[DATA FOR THIS TASK Boundary: Start]

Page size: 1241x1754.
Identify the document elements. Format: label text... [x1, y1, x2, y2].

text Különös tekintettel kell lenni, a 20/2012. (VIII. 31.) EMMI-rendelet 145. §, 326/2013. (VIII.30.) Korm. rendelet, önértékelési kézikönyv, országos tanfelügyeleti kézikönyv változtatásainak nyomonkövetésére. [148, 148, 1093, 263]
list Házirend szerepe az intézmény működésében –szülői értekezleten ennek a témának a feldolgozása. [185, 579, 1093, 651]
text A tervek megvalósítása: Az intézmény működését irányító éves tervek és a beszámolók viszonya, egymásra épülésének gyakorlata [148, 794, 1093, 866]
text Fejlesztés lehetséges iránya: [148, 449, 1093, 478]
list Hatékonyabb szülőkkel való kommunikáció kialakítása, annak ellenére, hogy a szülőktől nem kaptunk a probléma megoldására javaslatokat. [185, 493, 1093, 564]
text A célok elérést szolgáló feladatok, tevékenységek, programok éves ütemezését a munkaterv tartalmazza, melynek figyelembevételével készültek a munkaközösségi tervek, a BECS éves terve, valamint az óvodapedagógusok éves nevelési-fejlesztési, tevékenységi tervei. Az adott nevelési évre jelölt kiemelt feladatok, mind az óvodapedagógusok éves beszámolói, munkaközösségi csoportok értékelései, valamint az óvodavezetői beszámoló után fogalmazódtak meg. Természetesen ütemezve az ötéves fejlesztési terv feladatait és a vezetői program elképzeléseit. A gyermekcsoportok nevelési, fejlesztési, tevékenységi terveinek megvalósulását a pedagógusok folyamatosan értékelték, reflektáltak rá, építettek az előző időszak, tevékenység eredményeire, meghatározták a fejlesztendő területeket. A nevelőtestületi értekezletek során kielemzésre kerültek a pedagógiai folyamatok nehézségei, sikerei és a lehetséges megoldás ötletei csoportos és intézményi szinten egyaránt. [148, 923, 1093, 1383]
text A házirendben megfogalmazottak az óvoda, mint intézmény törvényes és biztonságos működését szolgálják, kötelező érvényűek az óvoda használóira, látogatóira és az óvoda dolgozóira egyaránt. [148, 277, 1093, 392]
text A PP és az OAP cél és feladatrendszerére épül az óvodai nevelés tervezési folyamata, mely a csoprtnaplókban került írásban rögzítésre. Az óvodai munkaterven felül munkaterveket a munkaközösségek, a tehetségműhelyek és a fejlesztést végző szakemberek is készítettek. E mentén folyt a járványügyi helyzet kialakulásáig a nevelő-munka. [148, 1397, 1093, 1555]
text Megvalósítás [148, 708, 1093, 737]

[DATA FOR THIS TASK Boundary: End]

§ WHAT YOU HAVE TO DO: Copy out every entry exactly.

§ COMPLETED TASK:
Page size: 1241x1754.
Identify the document elements. Format: label text... [x1, y1, x2, y2].

text Különös tekintettel kell lenni, a 20/2012. (VIII. 31.) EMMI-rendelet 145. §, 326/2013. (VIII.30.) Korm. rendelet, önértékelési kézikönyv, országos tanfelügyeleti kézikönyv változtatásainak nyomonkövetésére. [148, 148, 1093, 263]
list Házirend szerepe az intézmény működésében –szülői értekezleten ennek a témának a feldolgozása. [185, 579, 1093, 651]
text A tervek megvalósítása: Az intézmény működését irányító éves tervek és a beszámolók viszonya, egymásra épülésének gyakorlata [148, 794, 1093, 866]
text Fejlesztés lehetséges iránya: [148, 449, 1093, 478]
list Hatékonyabb szülőkkel való kommunikáció kialakítása, annak ellenére, hogy a szülőktől nem kaptunk a probléma megoldására javaslatokat. [185, 493, 1093, 564]
text A célok elérést szolgáló feladatok, tevékenységek, programok éves ütemezését a munkaterv tartalmazza, melynek figyelembevételével készültek a munkaközösségi tervek, a BECS éves terve, valamint az óvodapedagógusok éves nevelési-fejlesztési, tevékenységi tervei. Az adott nevelési évre jelölt kiemelt feladatok, mind az óvodapedagógusok éves beszámolói, munkaközösségi csoportok értékelései, valamint az óvodavezetői beszámoló után fogalmazódtak meg. Természetesen ütemezve az ötéves fejlesztési terv feladatait és a vezetői program elképzeléseit. A gyermekcsoportok nevelési, fejlesztési, tevékenységi terveinek megvalósulását a pedagógusok folyamatosan értékelték, reflektáltak rá, építettek az előző időszak, tevékenység eredményeire, meghatározták a fejlesztendő területeket. A nevelőtestületi értekezletek során kielemzésre kerültek a pedagógiai folyamatok nehézségei, sikerei és a lehetséges megoldás ötletei csoportos és intézményi szinten egyaránt. [148, 923, 1093, 1383]
text A házirendben megfogalmazottak az óvoda, mint intézmény törvényes és biztonságos működését szolgálják, kötelező érvényűek az óvoda használóira, látogatóira és az óvoda dolgozóira egyaránt. [148, 277, 1093, 392]
text A PP és az OAP cél és feladatrendszerére épül az óvodai nevelés tervezési folyamata, mely a csoprtnaplókban került írásban rögzítésre. Az óvodai munkaterven felül munkaterveket a munkaközösségek, a tehetségműhelyek és a fejlesztést végző szakemberek is készítettek. E mentén folyt a járványügyi helyzet kialakulásáig a nevelő-munka. [148, 1397, 1093, 1555]
text Megvalósítás [148, 708, 1093, 737]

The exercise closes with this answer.